O tempo é inexorável. Segundo após segundo, dia após dia, tudo se transforma. Na verdade, o tempo não passa. Determinante do vir a ser físico e biológico, o tempo é uma dimensão da realidade cósmica evolutiva. As mudanças vão deixando seu rastro, no mundo e em nós mesmos. A consciência reflexiva registra estas mudanças e distingue nelas uma sequência, extraindo desta experiência a falsa impressão de que o tempo passa. Todavia, nós é que passamos, individualmente, como seres temporais, ao nos identificarmos com a própria finitude. Inquietos, nos damos conta de que nos exaurimos nos determinismos físico-biológicos. Os processos físico-químicos, cada vez mais complexos, que resultaram na vida são eternos, a existência individual do ser biológico é que é finita. E nesse vir a ser finito caracterizam-se, num movimento temporal, as mudanças centradas no presente. Tomando-o como referência, o presente que flui separa o já vivido, e o que está por vir. Portanto, o presente, numa perspectiva linear, é um corte do tempo, vivenciado na “existência”[1], ao separar o passado e o futuro. Um átimo tão fugaz que, psicologicamente, é difícil identificá-lo. Todavia, o real, em ato, só ocorre no presente. Portanto, o culto do ontem e o fascínio do amanhã podem obstruir a única chance que temos de agir livremente em cada momento das nossas vidas. Perdemos, assim, a única oportunidade de trabalhar o hoje, preparando um futuro auspicioso. Porque o passado congelado no presente não deixa espaço para a ação livre. E a plenitude do amanhã depende das diligências efetivas no hoje.
Guardemos, pois, as lembranças agradáveis no seu arquivo próprio, evocando-as quando forem úteis ao presente criativo. A experiência acumulada ajuda, mas é a inspiração atual que cria o “novo” no presente que flui. Projetemos grandes feitos, e ajamos, agora, coerentes com os propósitos definidos na elaboração dos nossos projetos. Mas não nos escravizemos nem às lembranças que entulham o presente, nem às expectativas projetadas, pois, a todo o momento é possível inovar. Deixemos espaço no presente para agir livremente, porque só no “agora” podemos criar e amar. Ninguém ama ou cria no passado ou no futuro, mas no aqui e agora... “criando” e “amando” vivemos os momentos áureos da “existência”...

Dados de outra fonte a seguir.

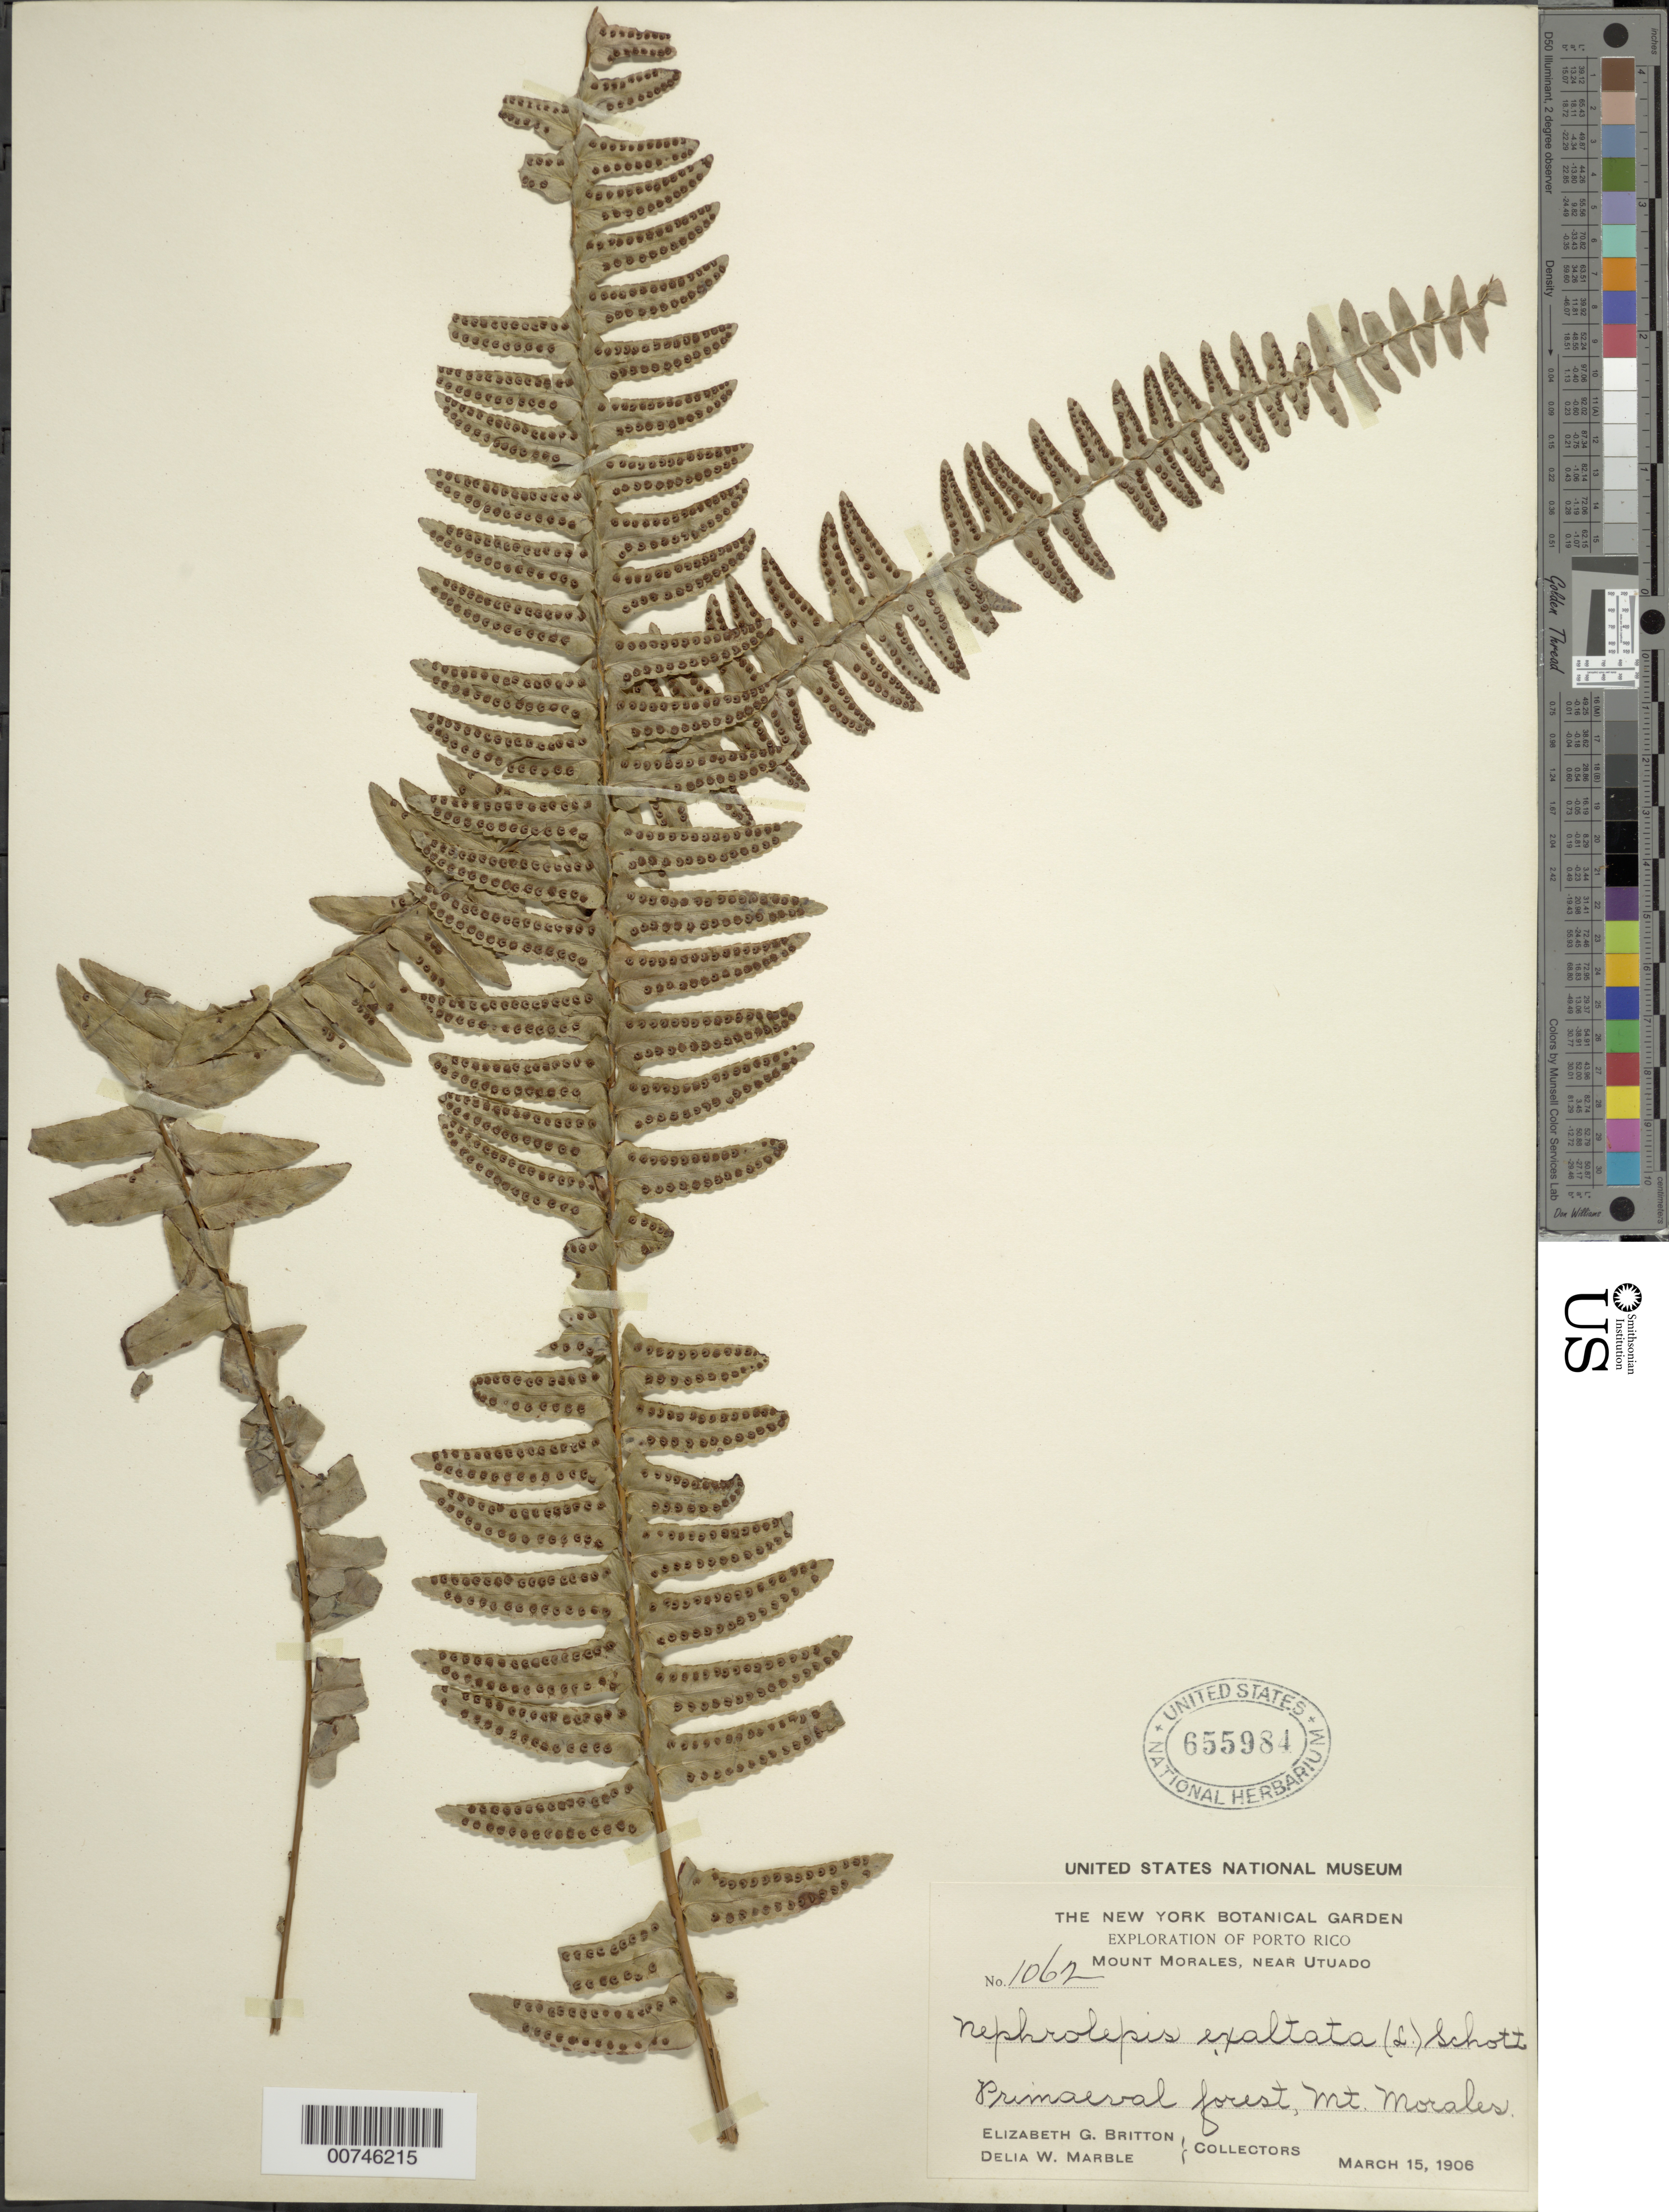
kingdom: Plantae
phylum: Tracheophyta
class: Polypodiopsida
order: Polypodiales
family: Nephrolepidaceae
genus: Nephrolepis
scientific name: Nephrolepis exaltata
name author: (L.) Schott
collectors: E. G. Britton & D. W. Marble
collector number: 1062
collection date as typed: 15 Mar 1906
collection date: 1906-03-15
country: Puerto Rico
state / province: Utuado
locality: Mount Morales, near Utuado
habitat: Primaeval forest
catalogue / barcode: US 655984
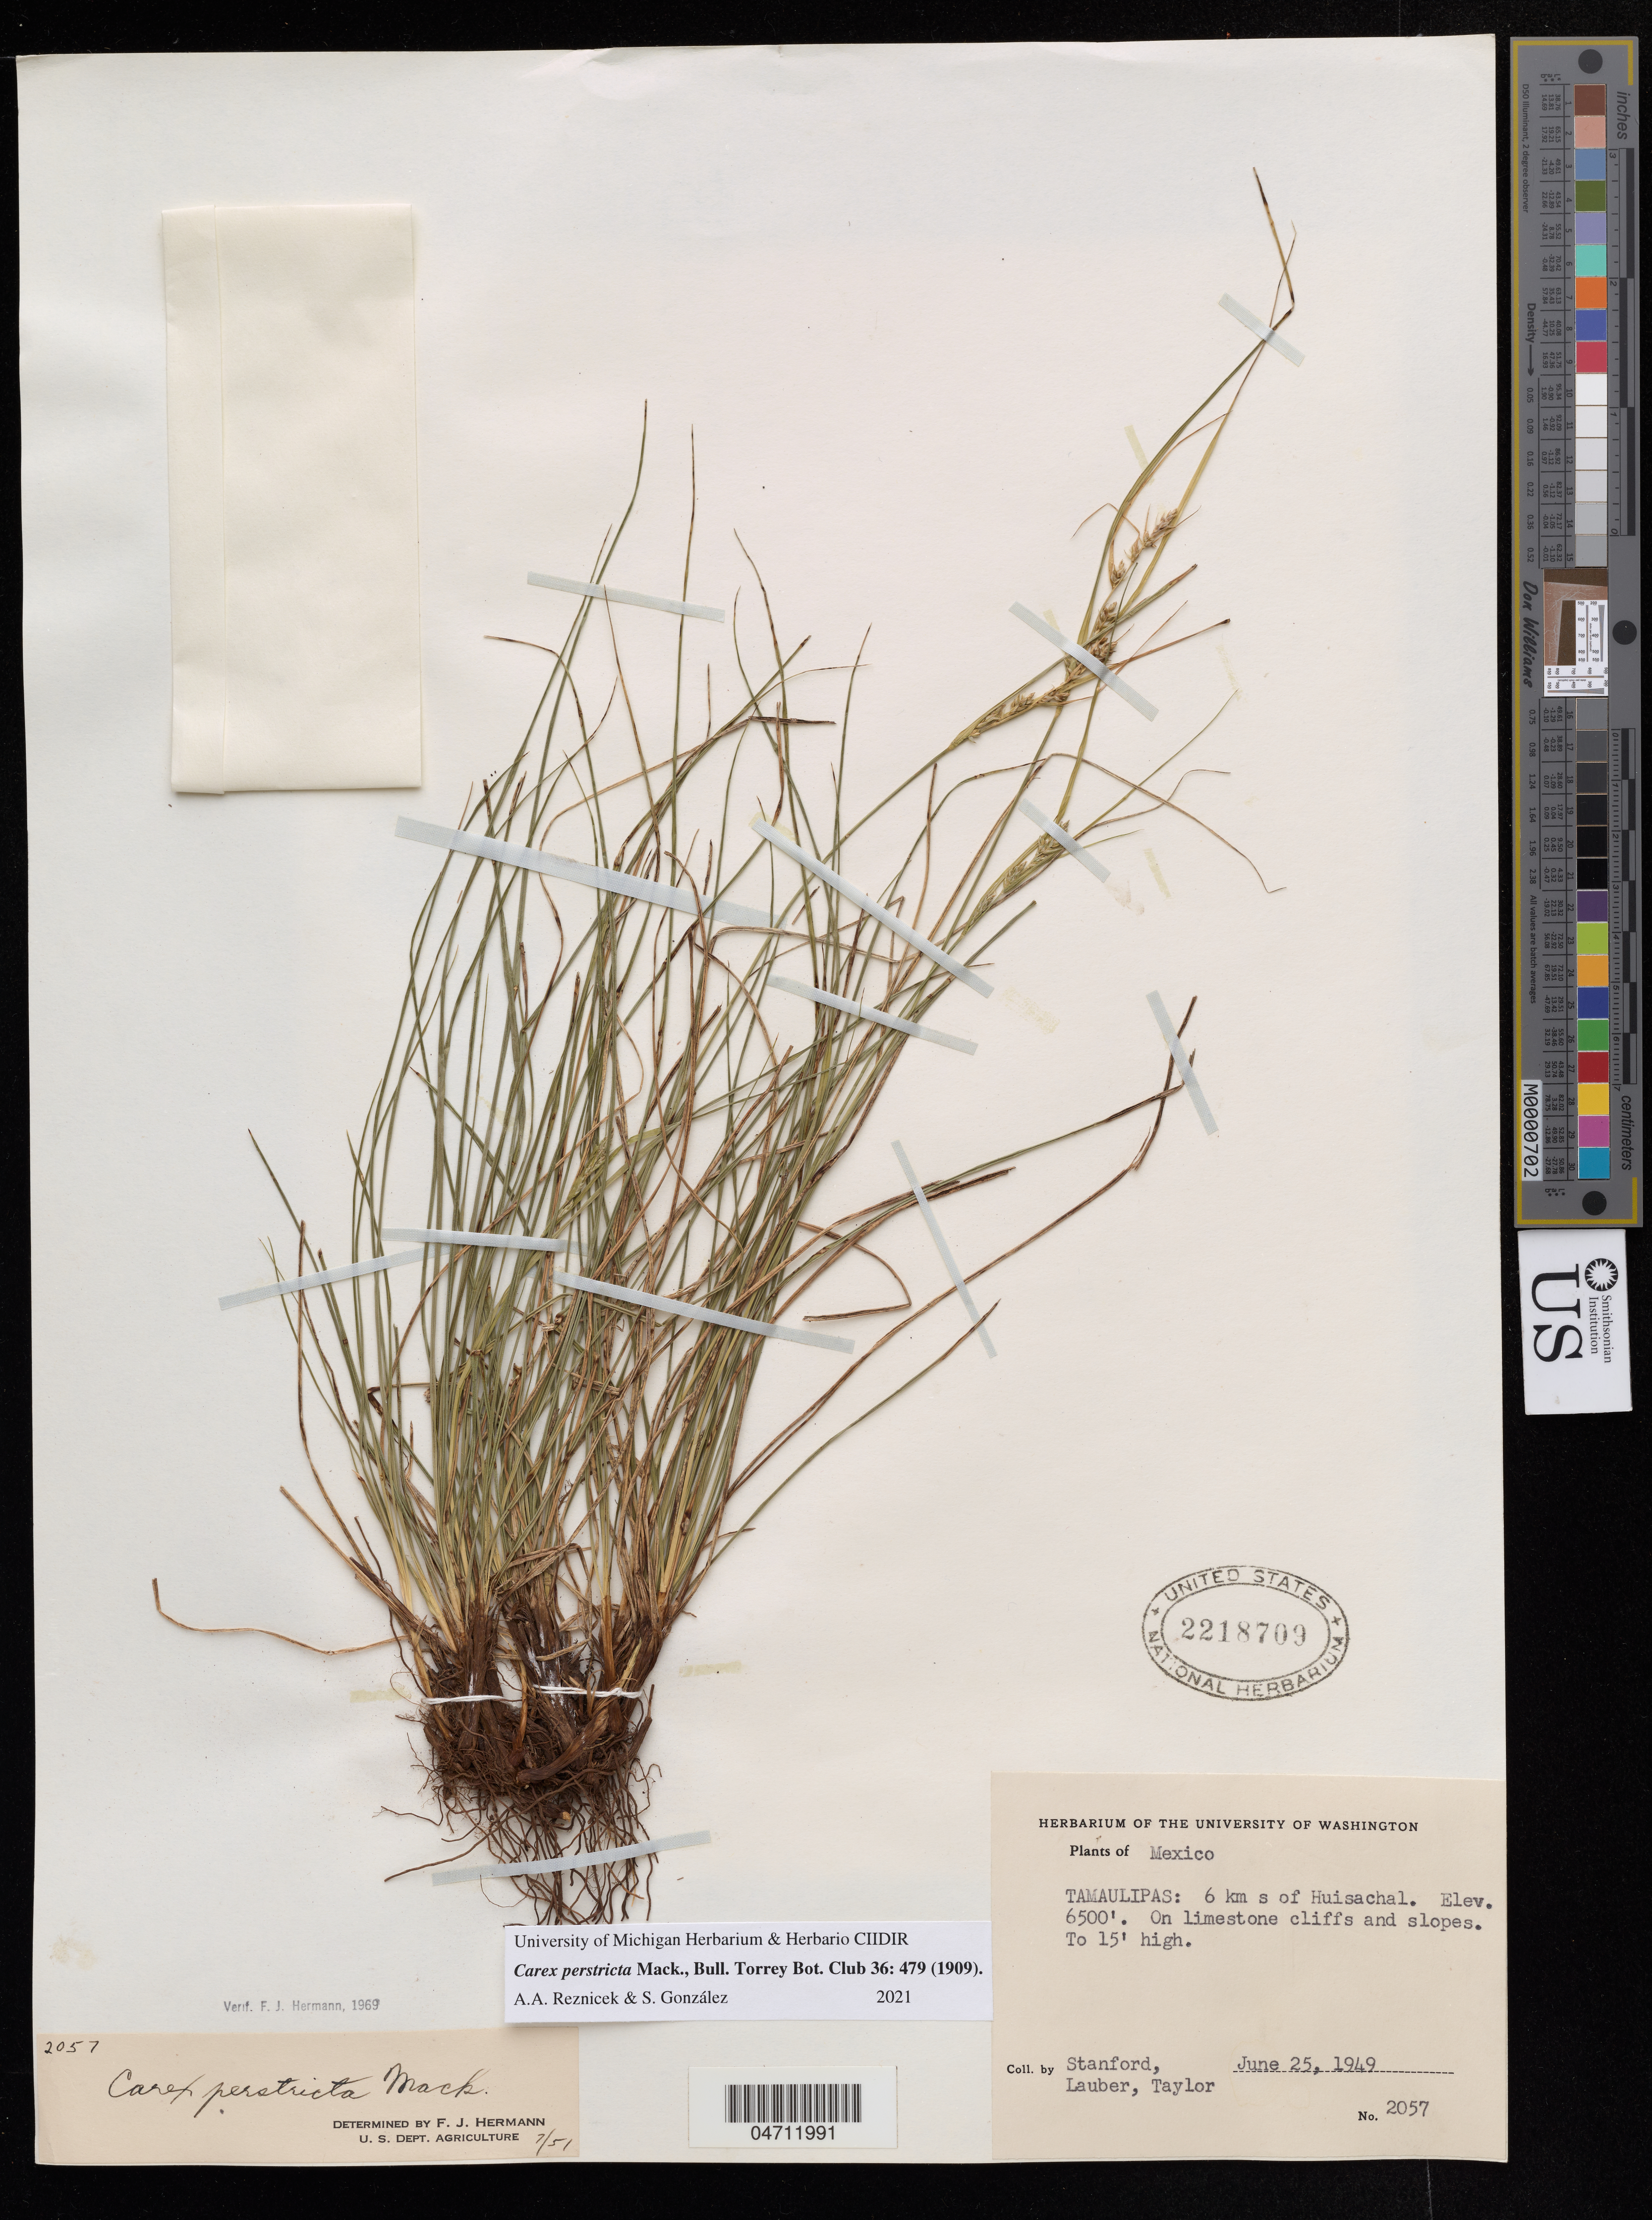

Façamos uma analogia entre a “existência”, e a leitura de um livro. A “existência” se desdobra num vir a ser pontuado por ontens, hojes e amanhãs. Mas as ações são sempre realizadas no hoje. O livro, por sua vez, é um condensado de idéias que se desenvolvem em torno de um eixo temático, e são expostas ao longo das páginas impressas. Ao ler o livro é absolutamente necessário que façamos esta leitura página por página até a última. Podemos memorizar lances já lidos do texto, e alimentar a curiosidade pelo desfecho da estória desenvolvida no livro, mas é na leitura de cada página que estamos concentrados, vivenciando as emoções do enredo, ou vislumbrando a mensagem do texto.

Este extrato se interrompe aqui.